Its jaws opened wide.

And something inside me snapped.

Not broke—snapped like a chain pulled too tight, like a dam giving way, like something that had been locked down and compressed for too long finally breaking free.

Heat flooded through my body. Not the gradual warmth of a normal shift, but searing fire that raced through my veins like liquid lightning. My vision went white, then red, then

Silver.

Everything was silver.

The world slowed down. I could see every detail with crystalline clarity each individual hair on the wolf's muzzle, the pattern of scars on its face, the way its pupils dilated in the instant before it registered that something had changed.

My hand shot up faster than thought, faster than should be possible and caught the wolf's throat. I felt its pulse hammering against my palm, frantic and terrified.

Terrified of me.

I threw it. The massive beast flew through the air like it weighed nothing, smashing into a tree twenty feet away with a crack that might have been wood or bone or both.

I was on my feet before it hit the ground. The other four wolves charged as one, a coordinated attack that should have overwhelmed me.

Should have.

But I could see them. See the pattern of their attack, the trajectory of each leap, the exact moment when they'd strike. Time hadn't really slowed, I'd just become impossibly, impossibly fast.

I moved.

My body flowed like water, like shadow, like moonlight made flesh. I ducked under the first wolf's lunge, my hand trailing across its belly as I passed. Just a touch, barely any force behind it.

The wolf's howl cut off mid-note as it crashed to the ground, its legs giving out. Not dead—but whatever I'd done had sent it into unconsciousness.
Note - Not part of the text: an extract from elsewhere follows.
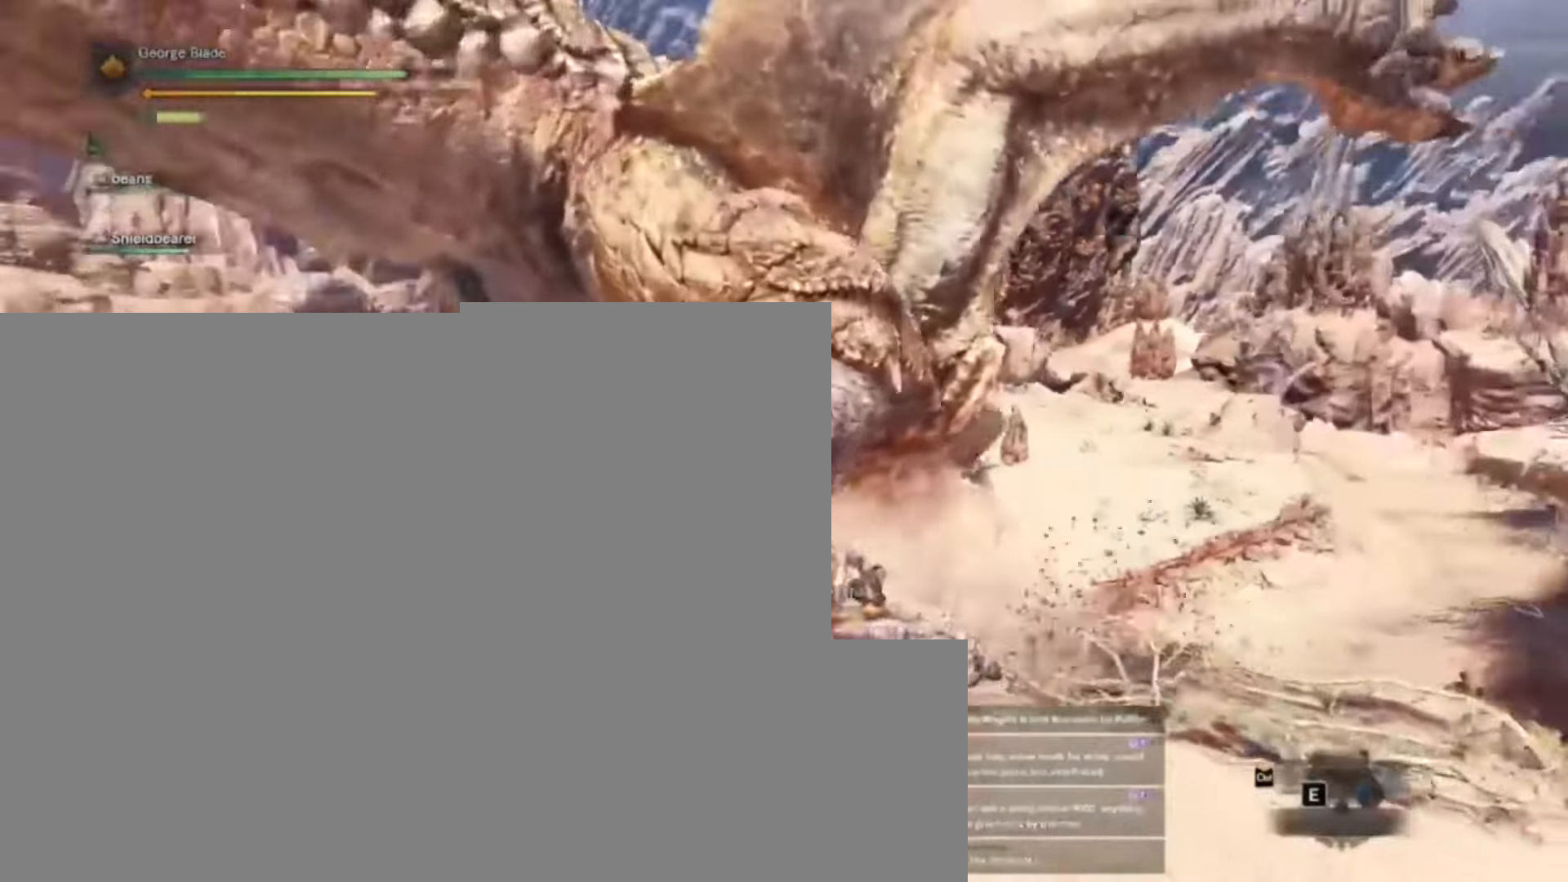
{"keys": ["w"]}
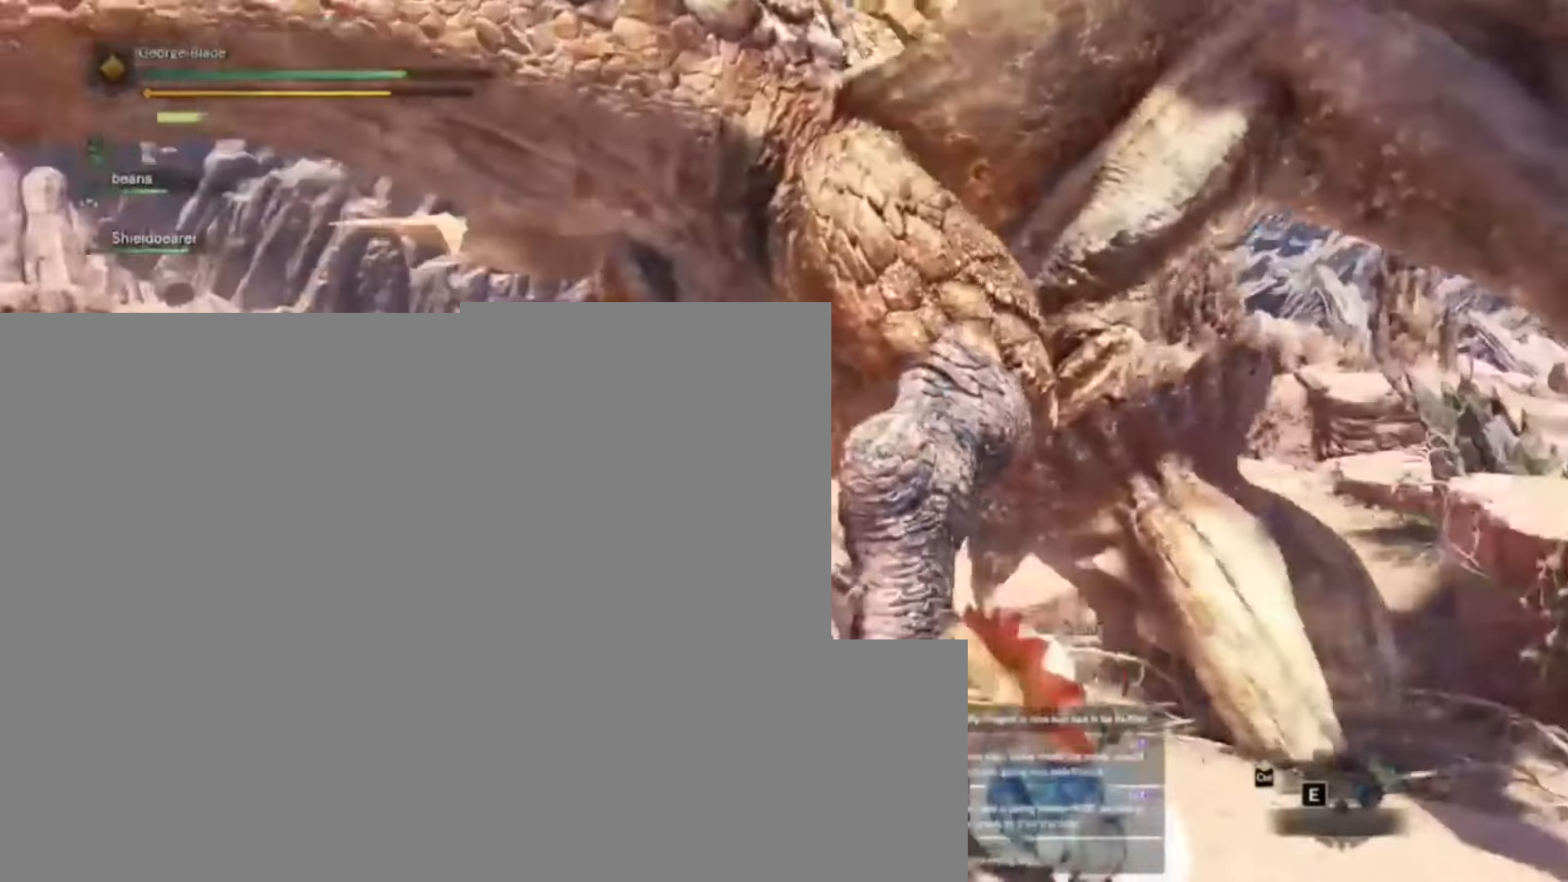
{"keys": ["w"]}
The second wolf came from my left. I spun and drove my fist into its skull with enough force to drop it instantly. The impact should have shattered my hand. Instead, I felt nothing but the rightness of the movement.

This is what I was supposed to be, some distant part of my mind whispered. This is what they kept from me.

The third and fourth wolves tried to flank me. I laughed actually laughed at the futility of it. I could see every muscle twitch before they moved, could predict their attacks like reading a book.

I darted between them, too fast for their jaws to catch anything but air. My hand lashed out, precise strikes to pressure points I shouldn't have known existed. They dropped, whimpering.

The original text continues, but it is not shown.